● SOURCE DOCUMENT:

Make sure to avoid these 7 critical implementation risks:

1. Unclear Governance

Transparency across all levels of the project team is important to understand blockers, drive quick decisions, maintain timelines, and budget. Poor governance at the project and executive sponsorship levels can cause delays in addressing project roadblocks and making critical decisions in a timely manner.

The HealthEdge ‘Transform’ implementation methodology includes daily stand-up meetings for each implementation workstream, weekly program management, and monthly executive sponsorship meetings to ensure issues and risks are addressed timely and the project is progressing to achieve the scheduled milestones and program budget.

2. Team members pulled in too many directions

Team members assigned to an implementation project are typically the most knowledgeable and valuable to daily business operations. These individuals are often pulled in multiple directions trying to keep the trains running while designing and implementing the new system.

When key resources continue to have responsibilities to the current business, issues can arise with the implementation project. These issues can include lack of timely decision making, poor design due to missing input from key business partners, and insufficient test cases.

The client executive sponsor needs to provide relief for the key resources to focus attention on the implementation project and allow others to manage the existing daily business.

3. Multiple Methodologies

Clients unfamiliar with Agile methodology can struggle with the structure and pace. Especially when their other projects are run with a different methodology.

HealthEdge Professional Services has refined the ‘Transform’ methodology approach based in Agile principals. A single tracking tool and methodology is required to truly track the burndown and progress of the overall project to recognize and avoid issues.

4. Insufficient Testing

We often have clients that cut testing time or try to take shortcuts in an attempt to meet milestone deadlines. Issues are identified late in the project and require rework and disruption to the project. This causes project delays and lack of confidence for subsequent phases.

The Transform methodology is based in Agile principals. A main principal is a test first approach. Test suite creation must be prioritized and the various levels outlined in the project must be adhered to.

● SUPPLIED MATERIAL:
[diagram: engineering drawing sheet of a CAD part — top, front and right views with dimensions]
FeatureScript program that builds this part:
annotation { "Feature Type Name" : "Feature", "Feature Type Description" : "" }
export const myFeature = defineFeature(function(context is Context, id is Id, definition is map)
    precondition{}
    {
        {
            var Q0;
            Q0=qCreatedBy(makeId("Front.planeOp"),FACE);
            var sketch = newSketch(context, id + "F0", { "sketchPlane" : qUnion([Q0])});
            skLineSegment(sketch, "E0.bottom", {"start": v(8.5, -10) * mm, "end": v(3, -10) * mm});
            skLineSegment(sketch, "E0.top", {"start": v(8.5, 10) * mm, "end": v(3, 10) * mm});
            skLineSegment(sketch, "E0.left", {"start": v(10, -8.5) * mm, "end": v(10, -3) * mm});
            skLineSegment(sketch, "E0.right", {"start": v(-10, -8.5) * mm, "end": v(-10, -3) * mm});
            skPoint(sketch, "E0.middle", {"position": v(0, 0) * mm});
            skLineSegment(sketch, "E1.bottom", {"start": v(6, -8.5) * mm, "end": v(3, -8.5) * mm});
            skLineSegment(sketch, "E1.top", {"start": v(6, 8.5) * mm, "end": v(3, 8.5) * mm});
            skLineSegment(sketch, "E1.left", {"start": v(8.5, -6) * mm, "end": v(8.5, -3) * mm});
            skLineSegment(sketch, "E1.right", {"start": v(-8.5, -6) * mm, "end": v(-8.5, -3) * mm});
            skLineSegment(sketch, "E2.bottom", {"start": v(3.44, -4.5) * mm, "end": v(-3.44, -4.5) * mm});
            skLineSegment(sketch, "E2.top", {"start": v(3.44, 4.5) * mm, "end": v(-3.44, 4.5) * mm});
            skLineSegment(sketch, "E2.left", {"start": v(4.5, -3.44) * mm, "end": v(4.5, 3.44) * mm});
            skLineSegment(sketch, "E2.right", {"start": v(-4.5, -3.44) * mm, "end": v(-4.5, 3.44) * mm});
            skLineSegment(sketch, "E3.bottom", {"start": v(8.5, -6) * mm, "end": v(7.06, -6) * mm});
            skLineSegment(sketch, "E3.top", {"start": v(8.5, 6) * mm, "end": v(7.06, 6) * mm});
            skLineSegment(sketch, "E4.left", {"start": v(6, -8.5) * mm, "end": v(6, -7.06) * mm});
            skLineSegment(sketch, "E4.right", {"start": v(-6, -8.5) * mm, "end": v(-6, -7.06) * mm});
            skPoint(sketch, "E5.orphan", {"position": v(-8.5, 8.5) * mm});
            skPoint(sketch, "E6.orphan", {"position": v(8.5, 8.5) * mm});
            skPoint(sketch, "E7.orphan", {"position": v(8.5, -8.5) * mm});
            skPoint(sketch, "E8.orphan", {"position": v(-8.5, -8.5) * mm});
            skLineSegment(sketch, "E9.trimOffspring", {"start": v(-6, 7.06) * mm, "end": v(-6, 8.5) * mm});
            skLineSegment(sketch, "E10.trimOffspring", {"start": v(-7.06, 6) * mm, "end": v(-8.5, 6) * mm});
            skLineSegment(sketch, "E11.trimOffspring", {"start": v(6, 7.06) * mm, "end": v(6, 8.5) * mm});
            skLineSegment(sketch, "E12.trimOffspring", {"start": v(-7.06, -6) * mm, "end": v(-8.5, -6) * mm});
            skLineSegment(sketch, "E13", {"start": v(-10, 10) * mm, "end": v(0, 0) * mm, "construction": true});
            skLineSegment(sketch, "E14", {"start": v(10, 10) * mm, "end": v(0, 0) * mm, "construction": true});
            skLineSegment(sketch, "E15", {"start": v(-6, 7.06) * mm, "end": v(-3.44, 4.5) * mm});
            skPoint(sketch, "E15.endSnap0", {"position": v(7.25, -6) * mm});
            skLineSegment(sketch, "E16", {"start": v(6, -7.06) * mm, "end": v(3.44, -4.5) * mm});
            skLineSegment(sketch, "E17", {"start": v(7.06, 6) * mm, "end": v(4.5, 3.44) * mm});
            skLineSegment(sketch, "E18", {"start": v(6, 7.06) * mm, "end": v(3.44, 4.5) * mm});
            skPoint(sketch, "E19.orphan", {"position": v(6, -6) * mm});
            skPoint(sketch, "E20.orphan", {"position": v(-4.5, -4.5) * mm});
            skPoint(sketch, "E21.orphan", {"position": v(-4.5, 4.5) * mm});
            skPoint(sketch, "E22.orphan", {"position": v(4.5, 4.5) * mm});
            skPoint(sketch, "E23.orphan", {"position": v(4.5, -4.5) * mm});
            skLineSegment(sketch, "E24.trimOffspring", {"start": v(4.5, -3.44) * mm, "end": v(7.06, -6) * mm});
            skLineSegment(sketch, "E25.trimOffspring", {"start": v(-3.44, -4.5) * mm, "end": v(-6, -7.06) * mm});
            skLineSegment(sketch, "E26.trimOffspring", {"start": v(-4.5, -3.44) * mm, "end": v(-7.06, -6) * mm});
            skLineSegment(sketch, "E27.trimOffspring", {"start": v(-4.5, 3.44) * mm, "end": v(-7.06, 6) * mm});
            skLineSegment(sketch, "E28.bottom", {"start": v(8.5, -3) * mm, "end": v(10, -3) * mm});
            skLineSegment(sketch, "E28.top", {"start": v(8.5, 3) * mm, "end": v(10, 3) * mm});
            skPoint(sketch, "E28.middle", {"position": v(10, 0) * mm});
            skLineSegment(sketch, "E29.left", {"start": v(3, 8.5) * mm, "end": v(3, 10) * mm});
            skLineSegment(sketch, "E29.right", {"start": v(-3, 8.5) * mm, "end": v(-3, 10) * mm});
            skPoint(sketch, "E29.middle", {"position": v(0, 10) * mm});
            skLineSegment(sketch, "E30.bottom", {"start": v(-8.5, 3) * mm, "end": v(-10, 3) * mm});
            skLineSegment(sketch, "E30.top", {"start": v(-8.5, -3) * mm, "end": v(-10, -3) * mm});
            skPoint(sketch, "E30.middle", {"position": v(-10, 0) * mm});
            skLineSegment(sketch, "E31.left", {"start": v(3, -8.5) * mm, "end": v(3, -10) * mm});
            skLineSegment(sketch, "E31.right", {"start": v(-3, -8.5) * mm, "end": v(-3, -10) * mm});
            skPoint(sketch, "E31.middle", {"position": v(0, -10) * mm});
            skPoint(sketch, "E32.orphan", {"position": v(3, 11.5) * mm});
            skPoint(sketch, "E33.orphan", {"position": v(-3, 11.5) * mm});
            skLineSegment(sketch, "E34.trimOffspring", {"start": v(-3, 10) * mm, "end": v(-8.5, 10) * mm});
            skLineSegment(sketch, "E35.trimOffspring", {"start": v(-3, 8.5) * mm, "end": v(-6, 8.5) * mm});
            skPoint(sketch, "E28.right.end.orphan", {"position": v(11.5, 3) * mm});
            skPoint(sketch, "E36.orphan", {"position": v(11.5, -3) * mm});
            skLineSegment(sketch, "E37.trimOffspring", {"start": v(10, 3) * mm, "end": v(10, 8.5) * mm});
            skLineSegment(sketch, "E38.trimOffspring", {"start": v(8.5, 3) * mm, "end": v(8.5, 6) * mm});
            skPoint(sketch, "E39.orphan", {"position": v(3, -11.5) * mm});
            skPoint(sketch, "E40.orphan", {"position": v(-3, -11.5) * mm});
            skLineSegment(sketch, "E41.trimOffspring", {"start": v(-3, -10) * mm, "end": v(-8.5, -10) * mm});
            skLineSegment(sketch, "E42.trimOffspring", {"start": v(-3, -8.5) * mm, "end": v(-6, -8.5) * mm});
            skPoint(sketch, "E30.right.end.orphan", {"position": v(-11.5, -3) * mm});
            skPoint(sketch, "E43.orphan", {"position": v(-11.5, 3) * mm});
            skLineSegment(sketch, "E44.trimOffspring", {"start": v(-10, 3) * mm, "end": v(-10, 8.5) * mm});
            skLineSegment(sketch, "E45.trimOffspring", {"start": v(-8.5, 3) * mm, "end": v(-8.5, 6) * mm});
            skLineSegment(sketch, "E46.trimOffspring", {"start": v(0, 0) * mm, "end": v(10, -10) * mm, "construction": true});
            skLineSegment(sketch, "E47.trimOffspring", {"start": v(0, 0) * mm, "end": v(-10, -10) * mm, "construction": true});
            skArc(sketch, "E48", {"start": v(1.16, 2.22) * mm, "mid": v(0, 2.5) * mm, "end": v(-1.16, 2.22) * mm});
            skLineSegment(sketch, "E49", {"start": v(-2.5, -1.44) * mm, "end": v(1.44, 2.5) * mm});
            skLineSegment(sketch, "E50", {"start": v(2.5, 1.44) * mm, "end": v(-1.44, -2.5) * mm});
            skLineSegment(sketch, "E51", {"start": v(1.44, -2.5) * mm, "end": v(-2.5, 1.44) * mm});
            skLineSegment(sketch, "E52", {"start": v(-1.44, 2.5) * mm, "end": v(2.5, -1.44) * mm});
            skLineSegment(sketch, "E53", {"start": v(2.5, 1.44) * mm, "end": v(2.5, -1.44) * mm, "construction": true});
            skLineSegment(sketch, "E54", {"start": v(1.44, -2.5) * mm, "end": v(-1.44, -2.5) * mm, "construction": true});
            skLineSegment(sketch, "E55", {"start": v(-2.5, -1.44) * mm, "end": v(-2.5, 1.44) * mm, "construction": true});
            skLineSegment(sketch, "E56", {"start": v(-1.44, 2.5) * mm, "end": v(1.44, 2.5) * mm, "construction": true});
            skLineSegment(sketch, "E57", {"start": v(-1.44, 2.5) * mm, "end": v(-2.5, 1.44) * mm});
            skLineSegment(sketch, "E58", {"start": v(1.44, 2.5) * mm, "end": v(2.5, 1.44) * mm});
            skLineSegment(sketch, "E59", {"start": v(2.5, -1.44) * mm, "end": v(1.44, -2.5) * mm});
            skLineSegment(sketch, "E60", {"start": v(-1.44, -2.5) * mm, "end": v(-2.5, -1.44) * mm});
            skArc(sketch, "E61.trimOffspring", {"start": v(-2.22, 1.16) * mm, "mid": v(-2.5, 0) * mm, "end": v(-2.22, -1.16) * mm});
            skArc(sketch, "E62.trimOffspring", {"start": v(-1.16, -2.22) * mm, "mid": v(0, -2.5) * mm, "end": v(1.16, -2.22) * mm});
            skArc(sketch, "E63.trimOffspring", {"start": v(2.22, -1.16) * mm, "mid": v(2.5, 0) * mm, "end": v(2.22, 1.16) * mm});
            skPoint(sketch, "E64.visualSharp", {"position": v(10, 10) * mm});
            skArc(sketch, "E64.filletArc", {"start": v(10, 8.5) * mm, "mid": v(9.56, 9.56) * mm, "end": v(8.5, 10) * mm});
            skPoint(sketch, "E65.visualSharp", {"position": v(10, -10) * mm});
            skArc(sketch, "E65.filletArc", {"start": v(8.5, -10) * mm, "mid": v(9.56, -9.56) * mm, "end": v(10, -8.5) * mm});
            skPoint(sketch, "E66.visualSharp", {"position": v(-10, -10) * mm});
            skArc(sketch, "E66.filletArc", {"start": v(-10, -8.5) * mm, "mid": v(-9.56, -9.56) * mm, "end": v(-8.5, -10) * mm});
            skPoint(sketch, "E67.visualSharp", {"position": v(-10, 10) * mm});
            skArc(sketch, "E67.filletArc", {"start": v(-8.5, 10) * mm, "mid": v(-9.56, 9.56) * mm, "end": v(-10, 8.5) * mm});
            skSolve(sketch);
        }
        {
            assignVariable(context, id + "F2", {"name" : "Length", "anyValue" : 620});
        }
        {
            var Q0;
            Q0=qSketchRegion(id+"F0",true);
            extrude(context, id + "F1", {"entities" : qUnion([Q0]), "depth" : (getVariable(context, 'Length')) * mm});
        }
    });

● TASK DETAILS:
Continue the piece on critical implementation risks, starting right after its final sentence.

● FINAL ANSWER:
5. Zero Training

Training can be a difficult area to fit into project timelines. Some clients have only had a handful of the project team take courses and rely on the ‘on-the-job’ training from the HealthEdge team throughout the project.

As a result, client team members struggle with the concepts and terms of HealthEdge products. And the project heavily relies on the HealthEdge team to build the configuration which leads to downstream issues when the client takes ownership after go-live.

The team engaged in the implementation project should take the recommended product training courses to understand the core concepts of the HealthEdge system.

6. Holding onto the Past

Many client team members have been the heroes in creating wrap-around processes or systems to cover legacy system issues. These creative approaches have been in place for 10-20 years and have been designed specifically for that client’s business. Clients try to replicate or hold on to these processes in the HealthEdge design.

The HealthEdge features/ functionality can improve the overall efficiency and business processes. However, this requires the organization embracing the change and adopting the new system – not just trying to make the HealthEdge products do what the legacy system did.

7. Moving the Goalposts

Throughout an implementation project, client teams will try to add new items to the scope. Addition of scope from the initial state of work, regardless of big or small, can add up and cause project delays and/or budget overages.

Strong discipline to the core objectives and timeline is critical to keeping the project on track. Although tempting, new scope should be deferred to a subsequent implementation phase whenever possible.